On Fri, 8 Sep 2017 12:04:52 +0200 Antoine Pitrou <solipsis@pitrou.net> wrote:
On Thu, 7 Sep 2017 18:47:20 -0700 Nick Coghlan <ncoghlan@gmail.com> wrote:
However, I do wonder whether we could encode *all* the mode settings into the magic number, such that we did something like reserving the top 3 bits for format flags:
* number & 0x1FFF -> the traditional magic number * number & 0x8000 -> timestamp or hash? * number & 0x4000 -> checked or not? * number & 0x2000 -> reserved for future format changes
I'd rather a single magic number and a separate bitfield that tells what the header encodes exactly. We don't *have* to fight for a tiny size reduction of pyc files.

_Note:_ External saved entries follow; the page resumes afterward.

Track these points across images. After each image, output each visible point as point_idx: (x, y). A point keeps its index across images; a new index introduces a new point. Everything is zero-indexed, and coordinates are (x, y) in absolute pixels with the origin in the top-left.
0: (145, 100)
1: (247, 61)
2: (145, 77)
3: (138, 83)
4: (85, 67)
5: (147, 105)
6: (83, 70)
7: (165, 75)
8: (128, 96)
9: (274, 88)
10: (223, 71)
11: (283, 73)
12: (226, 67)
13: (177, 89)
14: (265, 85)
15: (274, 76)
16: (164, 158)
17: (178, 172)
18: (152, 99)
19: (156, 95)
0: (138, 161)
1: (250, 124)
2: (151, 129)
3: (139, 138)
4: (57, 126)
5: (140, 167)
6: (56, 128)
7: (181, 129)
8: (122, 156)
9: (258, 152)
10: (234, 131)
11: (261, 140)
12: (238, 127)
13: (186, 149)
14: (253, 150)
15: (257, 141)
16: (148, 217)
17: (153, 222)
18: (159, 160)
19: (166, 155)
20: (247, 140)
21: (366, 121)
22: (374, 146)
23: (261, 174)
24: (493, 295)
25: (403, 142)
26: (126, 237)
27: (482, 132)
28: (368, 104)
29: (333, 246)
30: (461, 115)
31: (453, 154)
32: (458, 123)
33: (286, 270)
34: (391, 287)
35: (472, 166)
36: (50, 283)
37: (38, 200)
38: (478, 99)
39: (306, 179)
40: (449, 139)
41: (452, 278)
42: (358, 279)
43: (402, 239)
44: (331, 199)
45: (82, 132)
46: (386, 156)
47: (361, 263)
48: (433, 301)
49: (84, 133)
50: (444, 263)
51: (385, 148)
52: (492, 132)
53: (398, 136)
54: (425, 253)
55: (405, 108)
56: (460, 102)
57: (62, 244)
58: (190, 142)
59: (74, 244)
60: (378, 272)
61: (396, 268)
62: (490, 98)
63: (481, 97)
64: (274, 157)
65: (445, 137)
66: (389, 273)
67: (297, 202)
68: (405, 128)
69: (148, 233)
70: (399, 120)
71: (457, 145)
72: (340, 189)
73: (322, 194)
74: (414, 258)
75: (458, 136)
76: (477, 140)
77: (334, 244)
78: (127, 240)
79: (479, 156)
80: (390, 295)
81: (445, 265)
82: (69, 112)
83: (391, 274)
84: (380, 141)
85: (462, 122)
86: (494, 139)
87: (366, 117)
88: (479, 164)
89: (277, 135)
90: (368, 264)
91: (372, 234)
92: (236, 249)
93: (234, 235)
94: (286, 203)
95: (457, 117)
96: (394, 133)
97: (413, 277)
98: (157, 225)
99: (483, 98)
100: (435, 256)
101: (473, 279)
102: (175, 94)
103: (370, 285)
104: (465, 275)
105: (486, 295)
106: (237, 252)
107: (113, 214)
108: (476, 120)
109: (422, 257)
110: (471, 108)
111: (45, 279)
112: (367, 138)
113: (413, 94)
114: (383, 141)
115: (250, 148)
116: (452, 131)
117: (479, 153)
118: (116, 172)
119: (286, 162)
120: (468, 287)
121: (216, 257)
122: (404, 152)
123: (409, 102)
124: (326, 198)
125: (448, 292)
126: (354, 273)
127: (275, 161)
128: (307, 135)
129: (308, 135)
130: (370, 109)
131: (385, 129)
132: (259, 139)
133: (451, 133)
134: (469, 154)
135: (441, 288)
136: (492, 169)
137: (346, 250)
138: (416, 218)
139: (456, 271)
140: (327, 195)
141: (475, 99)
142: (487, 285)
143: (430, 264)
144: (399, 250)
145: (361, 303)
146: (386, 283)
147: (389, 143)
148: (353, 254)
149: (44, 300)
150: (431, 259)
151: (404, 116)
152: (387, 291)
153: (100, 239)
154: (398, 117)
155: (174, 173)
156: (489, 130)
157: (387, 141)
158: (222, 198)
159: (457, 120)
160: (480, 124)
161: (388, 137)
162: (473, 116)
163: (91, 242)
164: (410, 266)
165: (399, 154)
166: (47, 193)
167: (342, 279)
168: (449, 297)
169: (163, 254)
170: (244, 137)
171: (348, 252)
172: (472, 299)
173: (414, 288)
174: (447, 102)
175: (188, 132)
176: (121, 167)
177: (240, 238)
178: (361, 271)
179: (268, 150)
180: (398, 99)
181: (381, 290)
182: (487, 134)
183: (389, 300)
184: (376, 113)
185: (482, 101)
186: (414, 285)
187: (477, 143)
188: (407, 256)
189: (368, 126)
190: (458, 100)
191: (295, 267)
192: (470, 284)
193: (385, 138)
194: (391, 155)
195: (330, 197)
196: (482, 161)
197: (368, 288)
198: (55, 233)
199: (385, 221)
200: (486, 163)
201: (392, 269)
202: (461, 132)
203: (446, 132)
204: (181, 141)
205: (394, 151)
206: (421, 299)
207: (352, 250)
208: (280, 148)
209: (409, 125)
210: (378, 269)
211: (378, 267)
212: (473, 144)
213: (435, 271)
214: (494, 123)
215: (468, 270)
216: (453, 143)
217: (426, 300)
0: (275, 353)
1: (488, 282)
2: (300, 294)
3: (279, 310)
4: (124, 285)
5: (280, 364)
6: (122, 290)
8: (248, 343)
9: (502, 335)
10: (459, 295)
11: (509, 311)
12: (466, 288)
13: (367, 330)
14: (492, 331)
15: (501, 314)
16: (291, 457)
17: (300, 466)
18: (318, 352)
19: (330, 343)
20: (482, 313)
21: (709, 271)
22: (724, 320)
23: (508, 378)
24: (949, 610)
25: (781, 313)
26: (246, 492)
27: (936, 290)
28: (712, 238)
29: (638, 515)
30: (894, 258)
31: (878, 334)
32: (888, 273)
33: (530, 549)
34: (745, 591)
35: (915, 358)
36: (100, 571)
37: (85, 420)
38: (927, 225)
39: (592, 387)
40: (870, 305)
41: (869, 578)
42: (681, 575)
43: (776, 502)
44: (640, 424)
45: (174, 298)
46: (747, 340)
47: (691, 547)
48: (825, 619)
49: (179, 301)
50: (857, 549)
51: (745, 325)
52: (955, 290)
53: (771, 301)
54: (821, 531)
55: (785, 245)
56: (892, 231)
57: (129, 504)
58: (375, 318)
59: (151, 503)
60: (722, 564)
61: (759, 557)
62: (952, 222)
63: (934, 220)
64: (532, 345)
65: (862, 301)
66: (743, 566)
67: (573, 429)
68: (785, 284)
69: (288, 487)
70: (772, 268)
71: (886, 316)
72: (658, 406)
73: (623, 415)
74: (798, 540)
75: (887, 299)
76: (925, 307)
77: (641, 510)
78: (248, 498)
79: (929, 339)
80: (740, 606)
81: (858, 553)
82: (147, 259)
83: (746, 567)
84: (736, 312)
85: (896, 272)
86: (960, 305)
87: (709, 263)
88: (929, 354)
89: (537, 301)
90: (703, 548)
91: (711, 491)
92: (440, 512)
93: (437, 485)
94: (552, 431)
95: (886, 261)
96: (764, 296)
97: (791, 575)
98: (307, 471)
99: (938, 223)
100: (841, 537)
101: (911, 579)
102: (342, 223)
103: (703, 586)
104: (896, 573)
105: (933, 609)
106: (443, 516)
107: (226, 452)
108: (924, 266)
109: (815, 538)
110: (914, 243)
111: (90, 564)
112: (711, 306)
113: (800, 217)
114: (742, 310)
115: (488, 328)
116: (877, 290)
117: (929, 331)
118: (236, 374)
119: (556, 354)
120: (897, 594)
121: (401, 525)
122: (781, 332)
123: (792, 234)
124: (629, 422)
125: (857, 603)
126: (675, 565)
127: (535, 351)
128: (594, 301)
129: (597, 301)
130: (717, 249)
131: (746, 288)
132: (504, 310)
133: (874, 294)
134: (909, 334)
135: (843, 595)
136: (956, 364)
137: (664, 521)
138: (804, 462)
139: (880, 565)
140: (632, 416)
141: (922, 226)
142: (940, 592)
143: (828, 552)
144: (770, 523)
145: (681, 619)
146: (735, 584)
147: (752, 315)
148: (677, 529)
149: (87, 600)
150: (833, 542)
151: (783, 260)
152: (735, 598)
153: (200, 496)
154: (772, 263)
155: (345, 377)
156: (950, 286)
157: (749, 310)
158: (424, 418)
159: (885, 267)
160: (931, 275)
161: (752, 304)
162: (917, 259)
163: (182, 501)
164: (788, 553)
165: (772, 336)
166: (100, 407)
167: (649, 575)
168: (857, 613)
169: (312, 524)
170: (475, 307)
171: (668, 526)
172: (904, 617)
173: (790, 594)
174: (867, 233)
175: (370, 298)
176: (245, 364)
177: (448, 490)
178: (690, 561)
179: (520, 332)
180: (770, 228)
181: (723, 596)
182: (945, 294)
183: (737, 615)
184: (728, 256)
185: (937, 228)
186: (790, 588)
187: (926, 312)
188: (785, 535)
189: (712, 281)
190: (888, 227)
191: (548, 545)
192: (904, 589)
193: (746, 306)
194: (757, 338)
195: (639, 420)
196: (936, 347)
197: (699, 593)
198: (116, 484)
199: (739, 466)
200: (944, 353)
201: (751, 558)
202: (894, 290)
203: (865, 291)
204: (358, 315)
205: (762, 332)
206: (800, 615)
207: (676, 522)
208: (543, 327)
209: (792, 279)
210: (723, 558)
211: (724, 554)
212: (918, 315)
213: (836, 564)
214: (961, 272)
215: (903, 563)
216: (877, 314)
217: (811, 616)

Let me expand a bit on this. Currently, the format is: - bytes 0..3: magic number - bytes 4..7: source file timestamp - bytes 8..11: source file size - bytes 12+: pyc file body (marshal format) What I'm proposing is: - bytes 0..3: magic number - bytes 4..7: header options (bitfield) - bytes 8..15: header contents Depending on header options: - bytes 8..11: source file timestamp - bytes 12..15: source file size or: - bytes 8..15: 64-bit source file hash - bytes 16+: pyc file body (marshal format) This way, we keep a single magic number, a single header size, and there's only a per-build variation in the middle of the header. Of course, there are possible ways to encode information. For example, the header could be a sequence of Type-Length-Value triplets, perhaps prefixed with header size or body offset for easy seeking. My whole point here is that we can easily avoid the annoyance of dual magic numbers and encodings which must be maintained in parallel. Regards Antoine.